An economist from a conservative “think tank” says the State of Iowa is over-spending on drugs prescribed to Medicaid patients, but a spokesman for the state agency in charge of the program disputes the data.

Alex Brill, an economist who works for the American Enterprise Institute, says his research indicates low-income and disabled Americans who get their health care coverage through the Medicaid program aren’t always getting the cheapest drug available when they fill a prescription.

“The states’ abilities to drive generic utilization varies, obviously, state to state,” Brill says. “Generally, they’re doing a pretty good job in the sense that they’re doing it right four out of five times, maybe three out of five times, so they’re not unaware of these issues, but they’re leaving a lot of money on the table. In the state of Iowa, it’s up to $14 million that could be saved through consistently ensuring that you’re using the cheapest product.”

Brill issued a national report on this issue Tuesday and he is in Iowa today, meeting with state legislators. “Iowa has one of the highest amounts of overspending on a…per Medicaid enrollee basis,” Brill says. “So by our calculations, the extra spending on the more costly drugs is about $30, $31 per enrollee, where the national average is about $6, and so we think there is the biggest opportunity in Iowa for cost savings by addressing this problem.”

Roger Munns, a spokesman for the Iowa Department of Human Services, says the Iowa Medicaid program already has a list of “preferred” list of prescription drugs and 75 percent of the prescriptions filled by Medicaid recipients in Iowa are a generic drug. “But a requirement to exclude brand names would actually reduce public savings because in some cases there is no generic available but in other cases the generic is actually more expensive than the brand name,” Munns says.
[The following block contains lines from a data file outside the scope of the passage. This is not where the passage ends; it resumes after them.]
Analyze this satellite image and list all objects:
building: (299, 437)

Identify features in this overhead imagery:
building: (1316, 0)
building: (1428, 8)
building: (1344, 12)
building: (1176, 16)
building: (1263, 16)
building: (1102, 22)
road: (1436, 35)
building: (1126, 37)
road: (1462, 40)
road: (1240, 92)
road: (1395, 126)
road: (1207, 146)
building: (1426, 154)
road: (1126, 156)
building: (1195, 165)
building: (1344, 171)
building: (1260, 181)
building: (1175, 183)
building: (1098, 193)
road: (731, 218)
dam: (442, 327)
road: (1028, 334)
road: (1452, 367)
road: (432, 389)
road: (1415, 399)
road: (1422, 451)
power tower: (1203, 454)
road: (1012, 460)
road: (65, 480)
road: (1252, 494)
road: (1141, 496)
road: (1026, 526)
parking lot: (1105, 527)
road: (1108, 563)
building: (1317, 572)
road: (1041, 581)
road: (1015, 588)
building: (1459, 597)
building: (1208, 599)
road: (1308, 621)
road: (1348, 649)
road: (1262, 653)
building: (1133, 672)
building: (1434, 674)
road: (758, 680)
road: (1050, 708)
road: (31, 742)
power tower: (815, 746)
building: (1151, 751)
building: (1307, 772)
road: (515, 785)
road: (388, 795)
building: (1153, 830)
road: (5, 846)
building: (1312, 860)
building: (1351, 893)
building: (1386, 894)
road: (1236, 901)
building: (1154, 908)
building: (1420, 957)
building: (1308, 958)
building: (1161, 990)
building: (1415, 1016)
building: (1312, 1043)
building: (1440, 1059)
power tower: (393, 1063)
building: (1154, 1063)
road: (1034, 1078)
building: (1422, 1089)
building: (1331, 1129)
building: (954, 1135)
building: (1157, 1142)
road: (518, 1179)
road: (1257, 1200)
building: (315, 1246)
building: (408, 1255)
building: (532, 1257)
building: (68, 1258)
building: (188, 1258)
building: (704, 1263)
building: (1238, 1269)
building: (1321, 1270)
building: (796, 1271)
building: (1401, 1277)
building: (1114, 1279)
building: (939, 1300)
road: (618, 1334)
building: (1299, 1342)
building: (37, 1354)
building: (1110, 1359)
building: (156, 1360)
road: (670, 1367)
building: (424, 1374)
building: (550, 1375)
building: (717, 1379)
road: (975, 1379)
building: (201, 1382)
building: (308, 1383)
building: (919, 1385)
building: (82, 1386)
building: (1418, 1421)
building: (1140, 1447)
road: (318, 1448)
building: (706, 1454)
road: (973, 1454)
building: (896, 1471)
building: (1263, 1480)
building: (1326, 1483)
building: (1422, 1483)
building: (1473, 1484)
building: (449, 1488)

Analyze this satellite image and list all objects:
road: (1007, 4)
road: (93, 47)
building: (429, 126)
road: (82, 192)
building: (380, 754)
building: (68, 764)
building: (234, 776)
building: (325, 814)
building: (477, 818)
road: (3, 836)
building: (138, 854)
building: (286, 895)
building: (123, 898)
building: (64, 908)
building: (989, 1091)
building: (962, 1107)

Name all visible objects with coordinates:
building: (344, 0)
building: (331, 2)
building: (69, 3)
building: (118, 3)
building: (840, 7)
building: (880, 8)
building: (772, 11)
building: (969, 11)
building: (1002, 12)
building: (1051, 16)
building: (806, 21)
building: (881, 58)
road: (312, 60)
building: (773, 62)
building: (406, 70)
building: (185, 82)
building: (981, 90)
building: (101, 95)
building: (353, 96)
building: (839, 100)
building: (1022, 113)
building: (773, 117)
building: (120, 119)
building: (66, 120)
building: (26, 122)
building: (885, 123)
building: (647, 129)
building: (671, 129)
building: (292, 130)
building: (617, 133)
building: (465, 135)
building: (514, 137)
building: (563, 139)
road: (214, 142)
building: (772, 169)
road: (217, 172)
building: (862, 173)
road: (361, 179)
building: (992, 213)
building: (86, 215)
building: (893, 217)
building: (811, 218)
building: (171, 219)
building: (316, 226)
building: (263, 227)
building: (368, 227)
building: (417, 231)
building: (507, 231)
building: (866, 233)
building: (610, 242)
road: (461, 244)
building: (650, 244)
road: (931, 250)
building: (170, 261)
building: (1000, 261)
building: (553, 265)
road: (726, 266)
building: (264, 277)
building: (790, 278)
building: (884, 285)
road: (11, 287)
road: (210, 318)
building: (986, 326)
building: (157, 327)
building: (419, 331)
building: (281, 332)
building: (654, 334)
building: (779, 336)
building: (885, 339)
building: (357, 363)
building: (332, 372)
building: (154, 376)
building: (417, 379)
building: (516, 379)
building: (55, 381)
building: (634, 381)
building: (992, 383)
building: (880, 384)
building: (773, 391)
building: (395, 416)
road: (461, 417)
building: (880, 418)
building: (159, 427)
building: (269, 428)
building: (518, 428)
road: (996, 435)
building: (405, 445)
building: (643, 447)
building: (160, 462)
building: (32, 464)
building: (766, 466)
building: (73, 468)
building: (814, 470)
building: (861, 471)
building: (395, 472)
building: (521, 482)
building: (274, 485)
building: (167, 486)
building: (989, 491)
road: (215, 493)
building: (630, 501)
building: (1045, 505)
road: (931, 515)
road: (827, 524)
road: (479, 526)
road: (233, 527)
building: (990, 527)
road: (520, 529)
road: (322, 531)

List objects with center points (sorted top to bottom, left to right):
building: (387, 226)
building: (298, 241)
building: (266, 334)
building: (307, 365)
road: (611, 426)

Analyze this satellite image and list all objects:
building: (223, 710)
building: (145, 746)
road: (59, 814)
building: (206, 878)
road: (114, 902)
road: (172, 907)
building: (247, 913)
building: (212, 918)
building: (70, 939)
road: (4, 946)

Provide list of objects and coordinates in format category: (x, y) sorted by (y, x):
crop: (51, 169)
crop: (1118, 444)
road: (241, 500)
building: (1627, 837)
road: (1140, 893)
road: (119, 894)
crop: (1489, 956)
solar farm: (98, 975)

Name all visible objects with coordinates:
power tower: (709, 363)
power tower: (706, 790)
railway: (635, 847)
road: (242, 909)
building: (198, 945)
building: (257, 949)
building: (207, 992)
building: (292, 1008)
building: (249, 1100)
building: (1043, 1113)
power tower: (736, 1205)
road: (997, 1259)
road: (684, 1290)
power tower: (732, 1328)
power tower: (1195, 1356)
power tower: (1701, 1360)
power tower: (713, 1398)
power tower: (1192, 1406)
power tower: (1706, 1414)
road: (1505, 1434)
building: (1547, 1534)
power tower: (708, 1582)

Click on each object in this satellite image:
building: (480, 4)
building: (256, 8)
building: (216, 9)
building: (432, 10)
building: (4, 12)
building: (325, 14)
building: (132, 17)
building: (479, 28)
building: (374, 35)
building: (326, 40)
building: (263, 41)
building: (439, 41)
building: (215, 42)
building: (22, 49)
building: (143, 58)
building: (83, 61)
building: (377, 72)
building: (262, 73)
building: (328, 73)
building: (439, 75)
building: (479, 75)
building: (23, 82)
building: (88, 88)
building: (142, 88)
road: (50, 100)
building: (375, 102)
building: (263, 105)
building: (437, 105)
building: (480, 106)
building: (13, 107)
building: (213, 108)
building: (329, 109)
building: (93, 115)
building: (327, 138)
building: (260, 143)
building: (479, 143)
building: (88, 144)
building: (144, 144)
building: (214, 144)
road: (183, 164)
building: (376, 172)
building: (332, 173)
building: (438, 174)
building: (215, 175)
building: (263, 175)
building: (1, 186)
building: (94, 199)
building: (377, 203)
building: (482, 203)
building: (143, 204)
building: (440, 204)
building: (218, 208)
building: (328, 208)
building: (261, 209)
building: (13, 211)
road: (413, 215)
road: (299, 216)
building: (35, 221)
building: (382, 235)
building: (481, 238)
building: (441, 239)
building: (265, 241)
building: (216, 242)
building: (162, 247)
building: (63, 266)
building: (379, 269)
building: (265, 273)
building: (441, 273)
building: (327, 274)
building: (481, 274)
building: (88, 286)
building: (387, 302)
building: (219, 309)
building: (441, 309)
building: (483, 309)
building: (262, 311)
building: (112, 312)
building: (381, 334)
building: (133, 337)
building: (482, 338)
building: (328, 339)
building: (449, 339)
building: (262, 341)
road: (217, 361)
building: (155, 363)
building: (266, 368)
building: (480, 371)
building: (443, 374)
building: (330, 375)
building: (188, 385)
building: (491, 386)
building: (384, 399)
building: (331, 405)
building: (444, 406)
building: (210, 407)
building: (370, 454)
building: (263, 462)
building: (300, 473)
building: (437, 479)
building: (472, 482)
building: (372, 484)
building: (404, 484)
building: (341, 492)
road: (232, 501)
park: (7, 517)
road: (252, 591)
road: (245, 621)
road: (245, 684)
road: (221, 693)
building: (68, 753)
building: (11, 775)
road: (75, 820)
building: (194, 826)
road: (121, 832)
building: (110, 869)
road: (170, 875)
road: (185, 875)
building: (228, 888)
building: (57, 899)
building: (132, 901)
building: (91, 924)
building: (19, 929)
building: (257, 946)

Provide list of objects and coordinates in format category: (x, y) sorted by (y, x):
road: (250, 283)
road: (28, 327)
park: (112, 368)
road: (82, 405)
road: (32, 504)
“This is especially true when generics are first released and at that time brand name producers are willing to offer really steep rebates for large purchases like Medicaid programs.” The agency regularly reviews its list of “preferred” prescription medications, according to Munns, to ensure patients are getting the cheapest drug available when they fill a prescription.

“The strategies that Iowa Medicaid uses which is prior authorization and aggressively seeking rebates saved about $125 million just last fiscal year,” Munns says. The American Enterprise Institute economist says he’ll release a more detailed analysis of Iowa Medicaid spending in two weeks.